L’Algérie mise sur l’agriculture
Il faut d’abord traverser des plaines céréalières, puis des hauts plateaux, des champs de melons, des lignes de cactus, des vignobles de raisins de table, quelques rares bandes de moutons... Et puis, dans une terre sableuse et sous un climat aride, c’est Aïn Oussara. Nous sommes à 200 km au sud d’Alger, dans la wilaya (région) de Delfa. Là, derrière un poste de sécurité, un énorme abattoir en construction.
Des projets agro-industriels fleurissent dans le pays
Avec des ressources pétrolières en chute, l’Algérie, comme le Nigeria en dessous, mise sur l’agriculture. Des projets agro-industriels fleurissent dans le pays. Ils sont menés par des hommes d’affaires locaux, parfois associés à des étrangers (49 % des parts maximum). Objectif : atteindre l’autosuffisance alimentaire, voire exporter. « Nous voulons atteindre 5 % de croissance agricole annuelle et baisser la facture des importations alimentaires de 30 % d’ici 2019 », expliquait déjà Chérif Oamri, du ministère de l’Agriculture, en 2016 en présentant le programme de développement agricole du pays.

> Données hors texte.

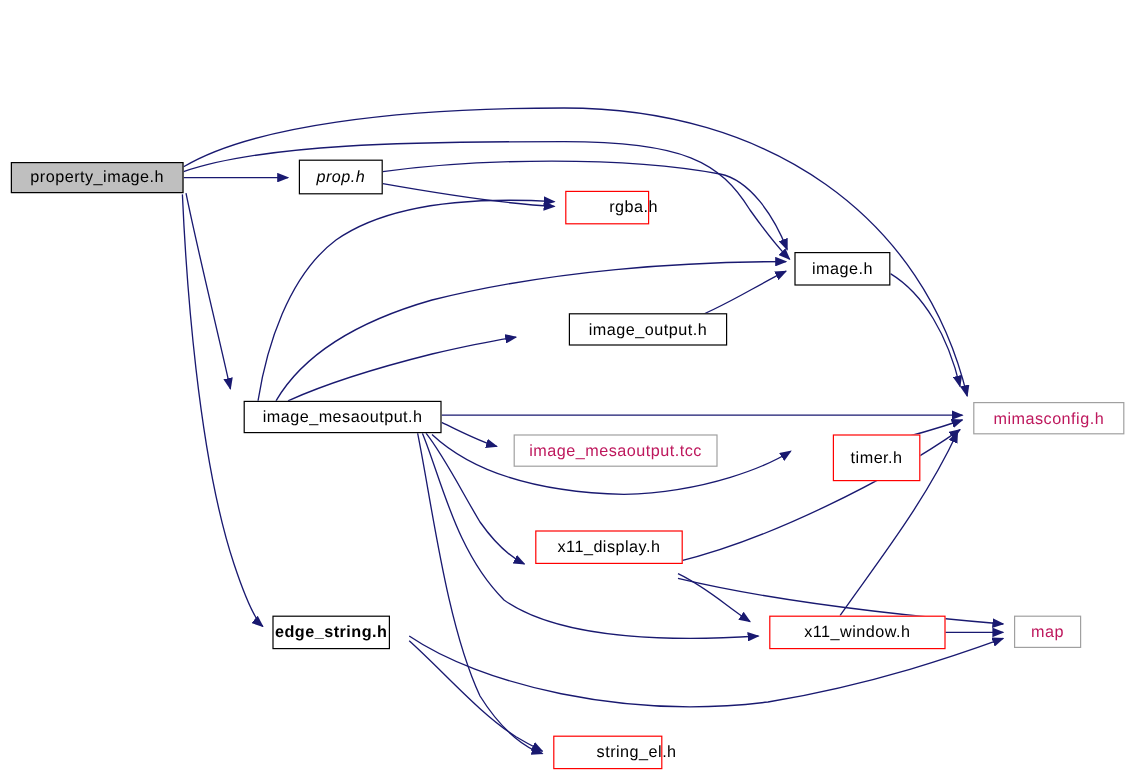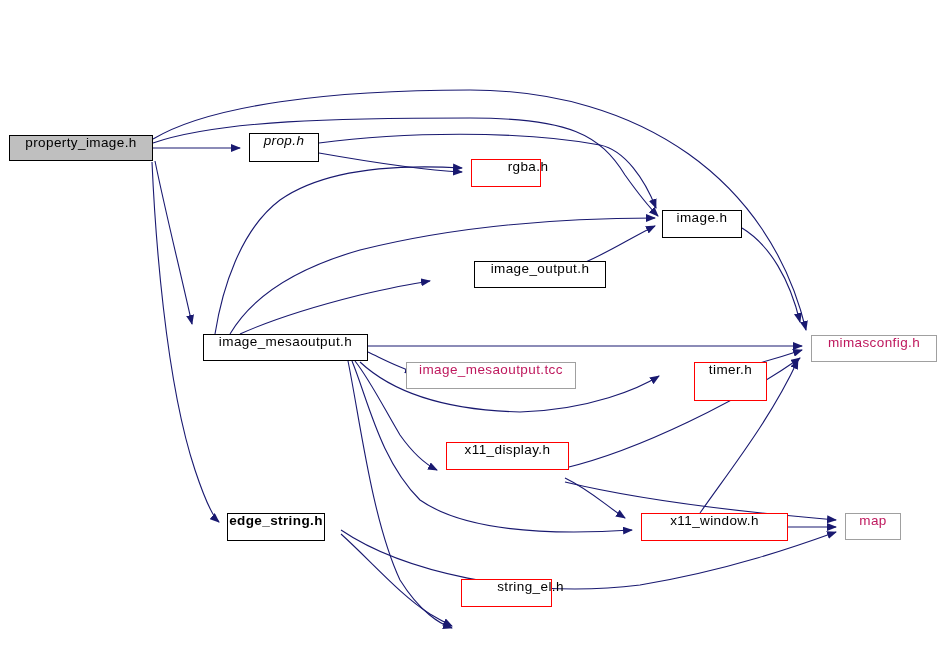--- a/index.html
+++ b/index.html
@@ -28,7 +28,7 @@
     position: absolute;
     box-sizing: border-box;
     display: flex;
-    align-items: flex-start;
+    align-items: center;
     justify-content: center;
     background: #ffffff;
     border: 1px solid #000000;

« On trait soixante vaches en dix minutes »
En lait, ce programme prévoit une « réduction à 0 % de l’importation de poudre de lait destinée à la fabrication de produits dérivés en 2019 ». Le pays en est loin.
Production laitière : les Bretons en experts
De 2012 à 2014, l’association Bretagne Filières a appuyé la filière laitière algérienne via son programme Alban. Doté de 2,28 millions d’euros (M€), Alban a permis d’augmenter de 40 % la production par vache, de produire 14 millions de litres supplémentaires et d’économiser 4,9 M€ de poudre de lait, selon BF. Les 40 formateurs bretons ont suivi individuellement plus de 300 élevages. Des conseillers ont été formés et une coopérative a été créée. « à ce jour, nous ne travaillons plus en Algérie, explique Floriane Le Norcy, qui suivait le projet. Mais les groupes d’appui locaux sont restés en place sous la tutelle de l’Office du lait et du ministère de l’Agriculture. »
Témoignages : « Aujourd’hui, en Algérie, les mentalités changent… »
Lors des trois jours de reportage, nous avons rencontré plusieurs acteurs de l’élevage algérien. Voici quelques témoignages.
• Abdelmounam Boutout est responsable technique de l’élevage reproductrices chair du groupe Boussouf à Oued Athmania, dans la wilaya de Mila, près de Constantine. Celui-ci comporte douze bâtiments pour un total d’environ 65 000 animaux. Ambiance contrôlée, refroidissement, pad cooling… : tout y est pour élever les volailles dans la modernité. « Nous avons installé des barrières sanitaires strictes – rotoluve, pédiluve – avec un accès contrôlé aux bâtiments, même pour les ouvriers », explique Abdelmounam en montrant ces installations. On comprend pourquoi il n’y a « pas de problème sanitaire particulier dans l’élevage », comme dit le jeune vétérinaire.
• Abdasselem Rabia est le patron de l’usine de prémix et CMV Safana, à Sétif, à l’ouest d’Alger. « Ici, nous fabriquons 40 tonnes/jour pour les ruminants et les volailles, explique-t-il devant la chaîne de conditionnement. Nous avons cinq points de vente dans le pays et près de 30 % du marché national. Nos principaux concurrents sont français et belges. Avant, la mentalité des gens, ici, était de préférer les produits d’importation. Mais maintenant, ça change, beaucoup reviennent à des produits locaux. »
• Boukhari Bouldjouaa, responsable de la traite dans l’élevage laitier du groupe Boussouf à Sidi Khelifa, près de Constantine : « Avec nos deux fois trente postes, nous trayons soixante vaches en 10 minutes à trois personnes et trois traites par jour, explique-t-il en actionnant le lavage automatique de la rampe d’accès d’une salle de traite ultramoderne. Pour l’instant (mi-octobre, ndlr) nous trayons 60 vaches qui donnent environ 32 kg de lait par jour en moyenne, mais à terme, nous en aurons un millier. » On comprend mieux la taille des tanks à lait dans la salle adjacente….
Merci à Abbes, notre guide du jour
« Nous assemblons des poulaillers, fabriquons des armoires électriques, achetons chez des fournisseurs italiens, hollandais, espagnols… ». Merci à Abbes Djabou, le patron de l’entreprise d’équipements de volaille Poultech, à Sidi Embarek, qui nous a conduits tout au long de ce reportage. Grâce à lui, nous avons pu rencontrer plusieurs acteurs importants de l’élevage algérien bovin et avicole.